*Extracted data entries:*
BEGIN
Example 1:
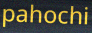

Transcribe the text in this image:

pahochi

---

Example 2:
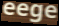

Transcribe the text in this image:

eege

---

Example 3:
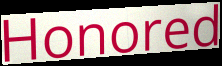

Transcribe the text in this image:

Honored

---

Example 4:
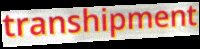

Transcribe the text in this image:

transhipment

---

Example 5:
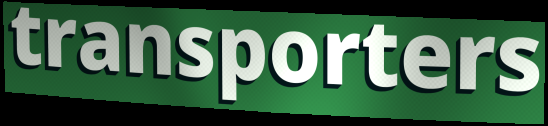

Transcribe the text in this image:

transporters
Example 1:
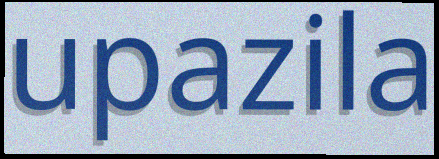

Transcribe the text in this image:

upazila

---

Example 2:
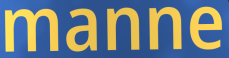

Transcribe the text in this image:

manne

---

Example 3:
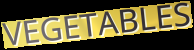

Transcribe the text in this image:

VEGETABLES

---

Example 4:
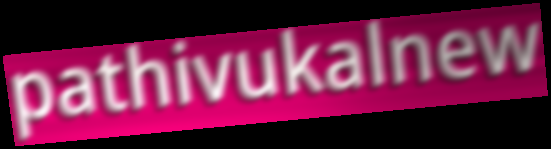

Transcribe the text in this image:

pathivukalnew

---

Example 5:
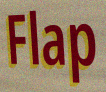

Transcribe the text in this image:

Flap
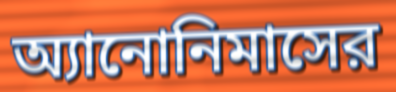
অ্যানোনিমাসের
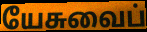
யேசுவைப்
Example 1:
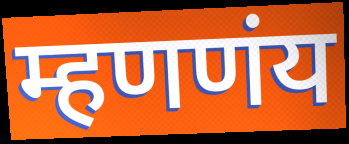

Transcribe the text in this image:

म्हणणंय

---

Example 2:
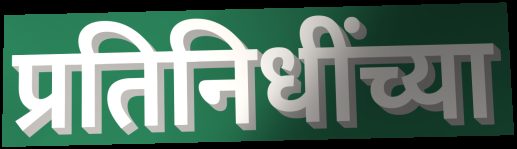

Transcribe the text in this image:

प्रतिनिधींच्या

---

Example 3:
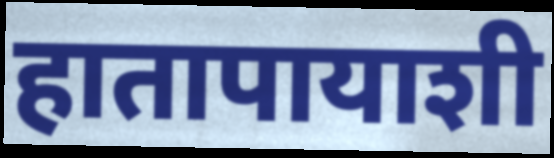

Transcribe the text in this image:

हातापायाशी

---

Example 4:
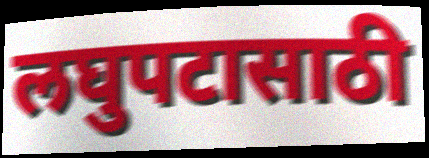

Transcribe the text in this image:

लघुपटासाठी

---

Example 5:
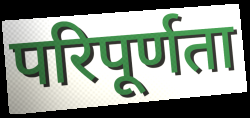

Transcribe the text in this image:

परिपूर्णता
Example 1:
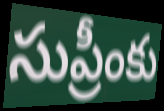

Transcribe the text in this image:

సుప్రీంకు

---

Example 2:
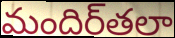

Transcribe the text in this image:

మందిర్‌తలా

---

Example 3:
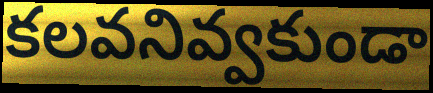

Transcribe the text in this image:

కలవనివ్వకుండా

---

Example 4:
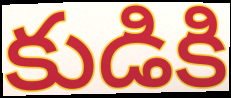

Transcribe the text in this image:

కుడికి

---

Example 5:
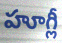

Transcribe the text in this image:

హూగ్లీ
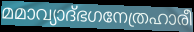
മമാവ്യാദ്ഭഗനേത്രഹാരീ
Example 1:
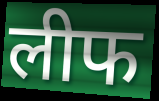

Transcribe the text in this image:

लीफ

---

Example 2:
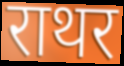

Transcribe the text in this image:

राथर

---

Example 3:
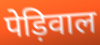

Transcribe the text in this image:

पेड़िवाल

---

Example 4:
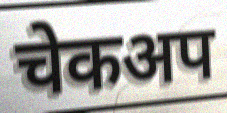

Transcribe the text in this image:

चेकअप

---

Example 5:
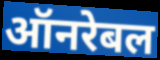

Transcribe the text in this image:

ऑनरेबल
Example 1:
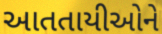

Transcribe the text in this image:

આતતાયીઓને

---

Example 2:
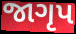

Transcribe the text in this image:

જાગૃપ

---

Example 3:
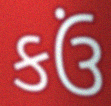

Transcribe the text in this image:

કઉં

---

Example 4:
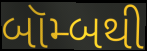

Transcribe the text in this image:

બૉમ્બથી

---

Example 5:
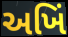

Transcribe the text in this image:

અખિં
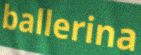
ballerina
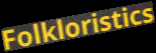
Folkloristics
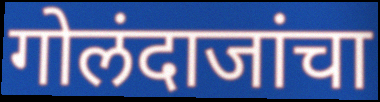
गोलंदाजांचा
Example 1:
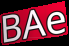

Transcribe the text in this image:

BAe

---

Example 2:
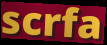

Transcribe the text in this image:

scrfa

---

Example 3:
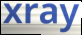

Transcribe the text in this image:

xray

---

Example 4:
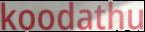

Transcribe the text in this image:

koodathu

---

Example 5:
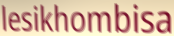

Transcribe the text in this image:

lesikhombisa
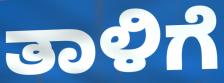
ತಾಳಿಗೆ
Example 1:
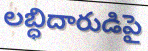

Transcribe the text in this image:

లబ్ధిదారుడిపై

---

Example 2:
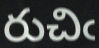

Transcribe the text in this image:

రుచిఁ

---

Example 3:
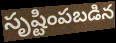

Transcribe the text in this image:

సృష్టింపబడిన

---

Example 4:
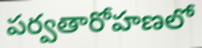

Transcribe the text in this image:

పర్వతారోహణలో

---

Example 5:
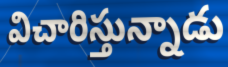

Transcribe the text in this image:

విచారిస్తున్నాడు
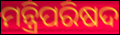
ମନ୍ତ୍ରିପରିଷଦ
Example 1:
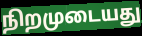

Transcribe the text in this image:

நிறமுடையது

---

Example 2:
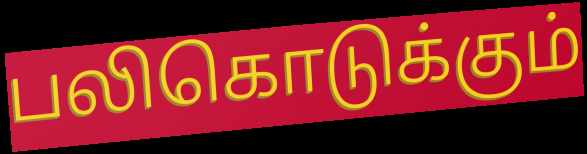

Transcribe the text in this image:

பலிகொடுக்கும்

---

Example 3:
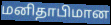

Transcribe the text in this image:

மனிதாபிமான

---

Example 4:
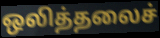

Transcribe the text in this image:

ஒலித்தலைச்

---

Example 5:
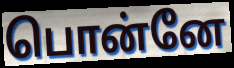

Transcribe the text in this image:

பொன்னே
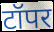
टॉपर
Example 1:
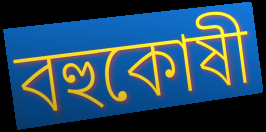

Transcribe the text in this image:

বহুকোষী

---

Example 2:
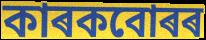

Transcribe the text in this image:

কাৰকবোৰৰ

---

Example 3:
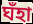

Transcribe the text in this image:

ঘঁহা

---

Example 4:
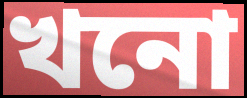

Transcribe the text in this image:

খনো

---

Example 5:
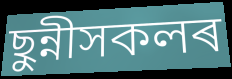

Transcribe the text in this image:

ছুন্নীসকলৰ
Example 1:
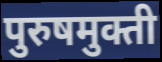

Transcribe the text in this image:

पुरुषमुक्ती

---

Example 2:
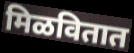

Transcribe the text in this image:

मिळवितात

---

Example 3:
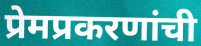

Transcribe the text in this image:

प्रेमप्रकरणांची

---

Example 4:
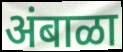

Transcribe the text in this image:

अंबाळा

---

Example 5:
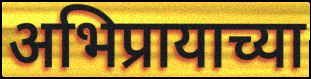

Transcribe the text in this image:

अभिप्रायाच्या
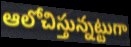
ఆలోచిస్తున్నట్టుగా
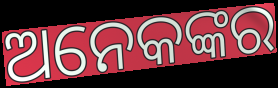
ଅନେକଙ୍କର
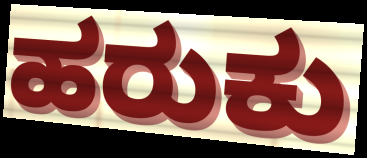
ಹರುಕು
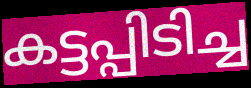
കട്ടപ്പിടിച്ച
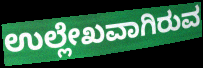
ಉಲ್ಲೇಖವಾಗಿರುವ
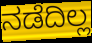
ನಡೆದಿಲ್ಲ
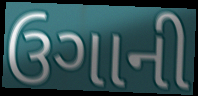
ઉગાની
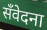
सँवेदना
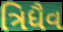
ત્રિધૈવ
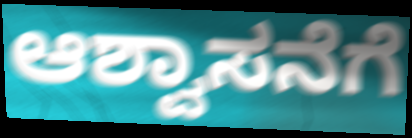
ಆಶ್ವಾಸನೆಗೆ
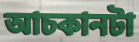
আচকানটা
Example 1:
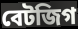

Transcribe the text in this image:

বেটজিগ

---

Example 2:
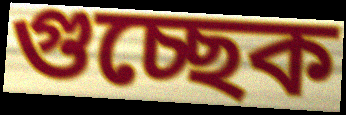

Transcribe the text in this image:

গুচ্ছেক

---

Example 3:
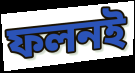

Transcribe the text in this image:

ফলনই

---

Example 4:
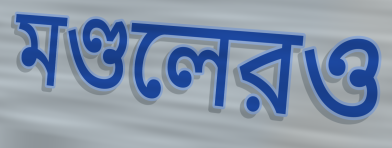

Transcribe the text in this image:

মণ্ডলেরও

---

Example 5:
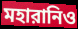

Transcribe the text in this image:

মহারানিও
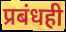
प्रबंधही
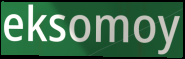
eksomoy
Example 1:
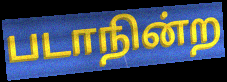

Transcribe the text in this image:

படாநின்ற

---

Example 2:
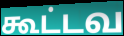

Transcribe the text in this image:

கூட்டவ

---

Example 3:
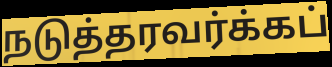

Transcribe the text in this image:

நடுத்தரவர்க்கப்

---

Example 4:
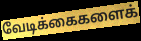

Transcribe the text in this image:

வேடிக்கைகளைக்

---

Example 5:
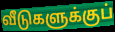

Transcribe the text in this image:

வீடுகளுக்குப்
END
*GIVEN EXERCISE:* Copy out every one of the entries above word for word, keeping each line as it stands. Leave the pictures out of your answer.

*WRITTEN REPLY:*
Example 1:

Transcribe the text in this image:

pahochi

---

Example 2:

Transcribe the text in this image:

eege

---

Example 3:

Transcribe the text in this image:

Honored

---

Example 4:

Transcribe the text in this image:

transhipment

---

Example 5:

Transcribe the text in this image:

transporters
Example 1:

Transcribe the text in this image:

upazila

---

Example 2:

Transcribe the text in this image:

manne

---

Example 3:

Transcribe the text in this image:

VEGETABLES

---

Example 4:

Transcribe the text in this image:

pathivukalnew

---

Example 5:

Transcribe the text in this image:

Flap
অ্যানোনিমাসের
யேசுவைப்
Example 1:

Transcribe the text in this image:

म्हणणंय

---

Example 2:

Transcribe the text in this image:

प्रतिनिधींच्या

---

Example 3:

Transcribe the text in this image:

हातापायाशी

---

Example 4:

Transcribe the text in this image:

लघुपटासाठी

---

Example 5:

Transcribe the text in this image:

परिपूर्णता
Example 1:

Transcribe the text in this image:

సుప్రీంకు

---

Example 2:

Transcribe the text in this image:

మందిర్‌తలా

---

Example 3:

Transcribe the text in this image:

కలవనివ్వకుండా

---

Example 4:

Transcribe the text in this image:

కుడికి

---

Example 5:

Transcribe the text in this image:

హూగ్లీ
മമാവ്യാദ്ഭഗനേത്രഹാരീ
Example 1:

Transcribe the text in this image:

लीफ

---

Example 2:

Transcribe the text in this image:

राथर

---

Example 3:

Transcribe the text in this image:

पेड़िवाल

---

Example 4:

Transcribe the text in this image:

चेकअप

---

Example 5:

Transcribe the text in this image:

ऑनरेबल
Example 1:

Transcribe the text in this image:

આતતાયીઓને

---

Example 2:

Transcribe the text in this image:

જાગૃપ

---

Example 3:

Transcribe the text in this image:

કઉં

---

Example 4:

Transcribe the text in this image:

બૉમ્બથી

---

Example 5:

Transcribe the text in this image:

અખિં
ballerina
Folkloristics
गोलंदाजांचा
Example 1:

Transcribe the text in this image:

BAe

---

Example 2:

Transcribe the text in this image:

scrfa

---

Example 3:

Transcribe the text in this image:

xray

---

Example 4:

Transcribe the text in this image:

koodathu

---

Example 5:

Transcribe the text in this image:

lesikhombisa
ತಾಳಿಗೆ
Example 1:

Transcribe the text in this image:

లబ్ధిదారుడిపై

---

Example 2:

Transcribe the text in this image:

రుచిఁ

---

Example 3:

Transcribe the text in this image:

సృష్టింపబడిన

---

Example 4:

Transcribe the text in this image:

పర్వతారోహణలో

---

Example 5:

Transcribe the text in this image:

విచారిస్తున్నాడు
ମନ୍ତ୍ରିପରିଷଦ
Example 1:

Transcribe the text in this image:

நிறமுடையது

---

Example 2:

Transcribe the text in this image:

பலிகொடுக்கும்

---

Example 3:

Transcribe the text in this image:

மனிதாபிமான

---

Example 4:

Transcribe the text in this image:

ஒலித்தலைச்

---

Example 5:

Transcribe the text in this image:

பொன்னே
टॉपर
Example 1:

Transcribe the text in this image:

বহুকোষী

---

Example 2:

Transcribe the text in this image:

কাৰকবোৰৰ

---

Example 3:

Transcribe the text in this image:

ঘঁহা

---

Example 4:

Transcribe the text in this image:

খনো

---

Example 5:

Transcribe the text in this image:

ছুন্নীসকলৰ
Example 1:

Transcribe the text in this image:

पुरुषमुक्ती

---

Example 2:

Transcribe the text in this image:

मिळवितात

---

Example 3:

Transcribe the text in this image:

प्रेमप्रकरणांची

---

Example 4:

Transcribe the text in this image:

अंबाळा

---

Example 5:

Transcribe the text in this image:

अभिप्रायाच्या
ఆలోచిస్తున్నట్టుగా
ଅନେକଙ୍କର
ಹರುಕು
കട്ടപ്പിടിച്ച
ಉಲ್ಲೇಖವಾಗಿರುವ
ನಡೆದಿಲ್ಲ
ઉગાની
सँवेदना
ત્રિધૈવ
ಆಶ್ವಾಸನೆಗೆ
আচকানটা
Example 1:

Transcribe the text in this image:

বেটজিগ

---

Example 2:

Transcribe the text in this image:

গুচ্ছেক

---

Example 3:

Transcribe the text in this image:

ফলনই

---

Example 4:

Transcribe the text in this image:

মণ্ডলেরও

---

Example 5:

Transcribe the text in this image:

মহারানিও
प्रबंधही
eksomoy
Example 1:

Transcribe the text in this image:

படாநின்ற

---

Example 2:

Transcribe the text in this image:

கூட்டவ

---

Example 3:

Transcribe the text in this image:

நடுத்தரவர்க்கப்

---

Example 4:

Transcribe the text in this image:

வேடிக்கைகளைக்

---

Example 5:

Transcribe the text in this image:

வீடுகளுக்குப்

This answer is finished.